**Aim of the exercise:**
Only the lines holding "내선번호" are wanted. Copy every one from the records below.

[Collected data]
++++++++
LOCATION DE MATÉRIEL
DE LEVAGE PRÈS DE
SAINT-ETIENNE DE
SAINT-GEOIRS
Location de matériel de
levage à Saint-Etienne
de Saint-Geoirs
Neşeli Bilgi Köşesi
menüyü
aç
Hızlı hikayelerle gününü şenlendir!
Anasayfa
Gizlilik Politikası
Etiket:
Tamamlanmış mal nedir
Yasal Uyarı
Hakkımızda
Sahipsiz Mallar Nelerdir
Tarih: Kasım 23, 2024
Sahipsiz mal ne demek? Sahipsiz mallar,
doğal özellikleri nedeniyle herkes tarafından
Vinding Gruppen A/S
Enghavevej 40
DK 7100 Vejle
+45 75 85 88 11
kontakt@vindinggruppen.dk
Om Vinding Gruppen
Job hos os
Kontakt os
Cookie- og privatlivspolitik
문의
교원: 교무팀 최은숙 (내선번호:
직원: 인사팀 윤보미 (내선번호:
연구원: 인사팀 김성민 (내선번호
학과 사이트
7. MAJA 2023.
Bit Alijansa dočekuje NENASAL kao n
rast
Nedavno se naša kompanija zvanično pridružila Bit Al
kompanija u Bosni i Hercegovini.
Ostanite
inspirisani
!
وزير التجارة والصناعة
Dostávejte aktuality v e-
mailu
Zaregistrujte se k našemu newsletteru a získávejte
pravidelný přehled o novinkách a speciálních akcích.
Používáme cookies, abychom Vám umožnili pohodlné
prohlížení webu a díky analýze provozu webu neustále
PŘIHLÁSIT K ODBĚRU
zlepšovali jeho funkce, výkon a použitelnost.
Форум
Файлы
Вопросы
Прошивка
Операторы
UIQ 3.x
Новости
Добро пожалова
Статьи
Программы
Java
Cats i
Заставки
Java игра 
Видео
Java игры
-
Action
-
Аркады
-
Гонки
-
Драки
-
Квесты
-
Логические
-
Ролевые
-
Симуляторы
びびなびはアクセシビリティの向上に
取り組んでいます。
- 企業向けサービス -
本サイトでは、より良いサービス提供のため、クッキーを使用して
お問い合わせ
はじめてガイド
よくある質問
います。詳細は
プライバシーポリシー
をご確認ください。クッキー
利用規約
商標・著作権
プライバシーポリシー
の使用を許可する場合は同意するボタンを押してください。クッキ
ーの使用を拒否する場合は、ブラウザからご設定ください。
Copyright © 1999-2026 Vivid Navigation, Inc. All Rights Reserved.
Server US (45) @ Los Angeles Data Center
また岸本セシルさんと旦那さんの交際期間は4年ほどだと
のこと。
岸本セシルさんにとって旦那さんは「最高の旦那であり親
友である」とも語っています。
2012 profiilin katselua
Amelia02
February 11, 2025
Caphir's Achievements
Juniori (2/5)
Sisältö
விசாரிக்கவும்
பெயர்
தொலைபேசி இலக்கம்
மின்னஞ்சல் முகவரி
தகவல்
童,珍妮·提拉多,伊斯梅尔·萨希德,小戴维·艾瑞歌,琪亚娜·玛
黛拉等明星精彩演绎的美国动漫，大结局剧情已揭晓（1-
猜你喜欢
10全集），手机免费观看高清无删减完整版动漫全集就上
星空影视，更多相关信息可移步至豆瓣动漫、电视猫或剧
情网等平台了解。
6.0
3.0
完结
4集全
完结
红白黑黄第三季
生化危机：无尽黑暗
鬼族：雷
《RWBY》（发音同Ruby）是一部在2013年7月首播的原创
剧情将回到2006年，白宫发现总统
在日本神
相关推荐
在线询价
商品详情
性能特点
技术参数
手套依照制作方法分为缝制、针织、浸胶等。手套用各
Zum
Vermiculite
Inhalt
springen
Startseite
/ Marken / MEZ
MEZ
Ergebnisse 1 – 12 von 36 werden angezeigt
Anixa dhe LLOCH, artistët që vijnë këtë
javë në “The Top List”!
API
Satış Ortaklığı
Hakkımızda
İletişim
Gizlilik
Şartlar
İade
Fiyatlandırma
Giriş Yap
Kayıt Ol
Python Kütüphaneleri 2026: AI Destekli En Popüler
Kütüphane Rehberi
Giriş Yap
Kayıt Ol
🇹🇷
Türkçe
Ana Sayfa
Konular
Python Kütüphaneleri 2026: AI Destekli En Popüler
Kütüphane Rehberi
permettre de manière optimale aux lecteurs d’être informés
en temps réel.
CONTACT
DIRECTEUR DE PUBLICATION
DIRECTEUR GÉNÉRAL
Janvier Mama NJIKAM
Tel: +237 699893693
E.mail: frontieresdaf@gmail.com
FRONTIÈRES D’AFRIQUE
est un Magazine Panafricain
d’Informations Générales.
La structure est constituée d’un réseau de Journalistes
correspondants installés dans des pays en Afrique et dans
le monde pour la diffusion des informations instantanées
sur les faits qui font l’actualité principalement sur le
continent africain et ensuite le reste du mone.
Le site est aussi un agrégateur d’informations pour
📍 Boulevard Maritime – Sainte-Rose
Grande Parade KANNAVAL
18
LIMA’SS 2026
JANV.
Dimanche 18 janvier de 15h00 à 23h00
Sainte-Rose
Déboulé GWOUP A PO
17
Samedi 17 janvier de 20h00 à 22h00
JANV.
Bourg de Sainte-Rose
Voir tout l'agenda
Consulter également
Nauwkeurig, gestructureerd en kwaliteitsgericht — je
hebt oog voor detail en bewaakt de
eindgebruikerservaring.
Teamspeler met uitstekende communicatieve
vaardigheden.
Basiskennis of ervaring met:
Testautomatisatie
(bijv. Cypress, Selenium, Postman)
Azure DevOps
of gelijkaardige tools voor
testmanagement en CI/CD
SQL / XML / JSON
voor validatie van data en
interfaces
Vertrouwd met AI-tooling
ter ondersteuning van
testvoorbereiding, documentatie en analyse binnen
++++++++
**Written solution:**
교원: 교무팀 최은숙 (내선번호:
직원: 인사팀 윤보미 (내선번호:
연구원: 인사팀 김성민 (내선번호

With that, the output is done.